From the first line to the last, transcribe the data exactly and skip the pictures.

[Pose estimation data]
★ ★ ★ ★ ★ ★ ★

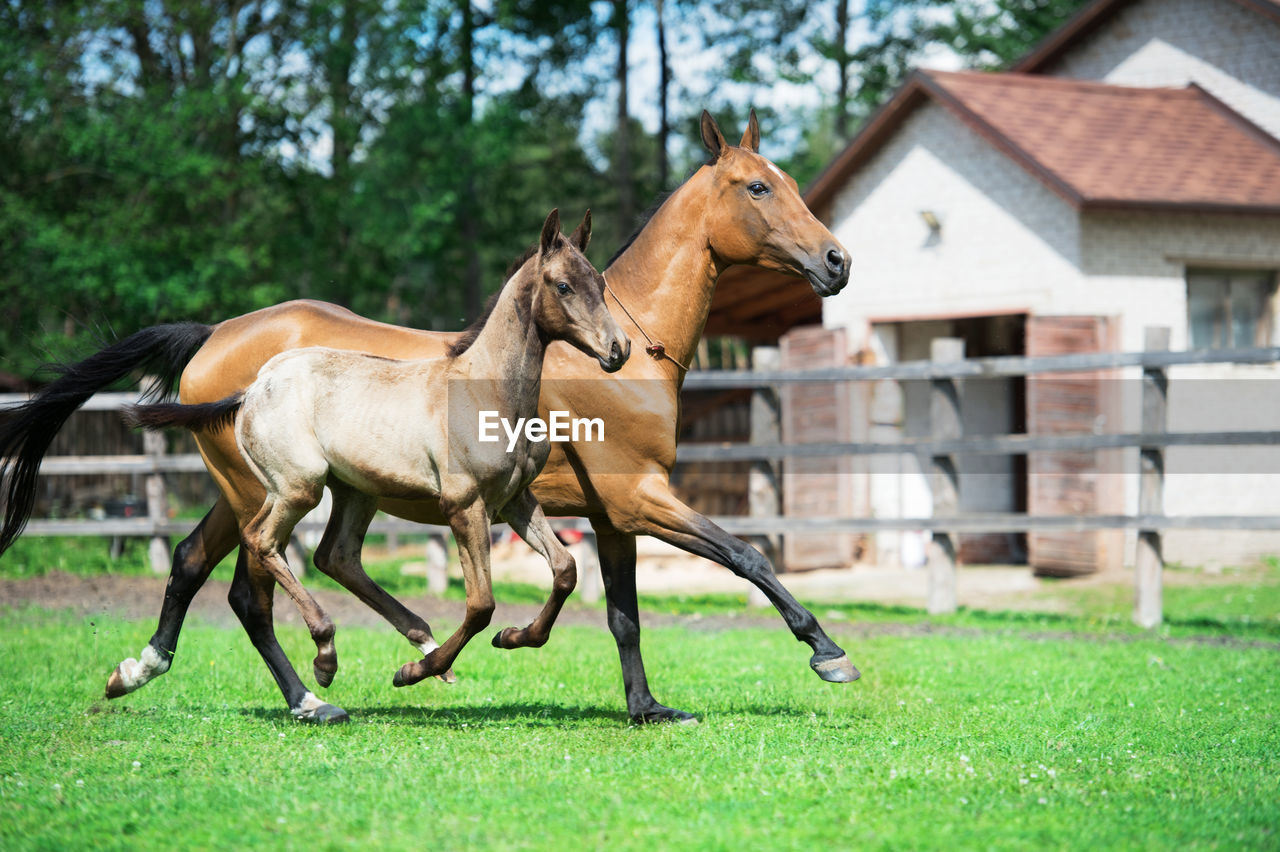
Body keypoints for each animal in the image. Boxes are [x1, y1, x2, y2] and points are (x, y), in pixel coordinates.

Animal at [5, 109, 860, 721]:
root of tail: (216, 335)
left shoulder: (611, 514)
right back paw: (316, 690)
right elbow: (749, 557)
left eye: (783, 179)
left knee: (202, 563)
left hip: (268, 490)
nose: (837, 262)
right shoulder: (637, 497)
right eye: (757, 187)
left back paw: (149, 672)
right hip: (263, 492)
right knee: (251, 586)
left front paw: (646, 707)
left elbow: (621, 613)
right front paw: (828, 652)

★ ★ ★ ★ ★ ★ ★

- [Solution below]:
Body keypoints for each animal in the image. Boxes are [x1, y1, x2, y2] and points are (x, y), in pixel coordinates.

Animal at [5, 109, 860, 721]:
root of tail: (216, 335)
left shoulder: (611, 514)
right back paw: (316, 690)
right elbow: (749, 557)
left eye: (783, 179)
left knee: (202, 563)
left hip: (268, 490)
nose: (837, 262)
right shoulder: (637, 497)
right eye: (757, 187)
left back paw: (149, 672)
right hip: (263, 492)
right knee: (251, 586)
left front paw: (646, 707)
left elbow: (621, 613)
right front paw: (828, 652)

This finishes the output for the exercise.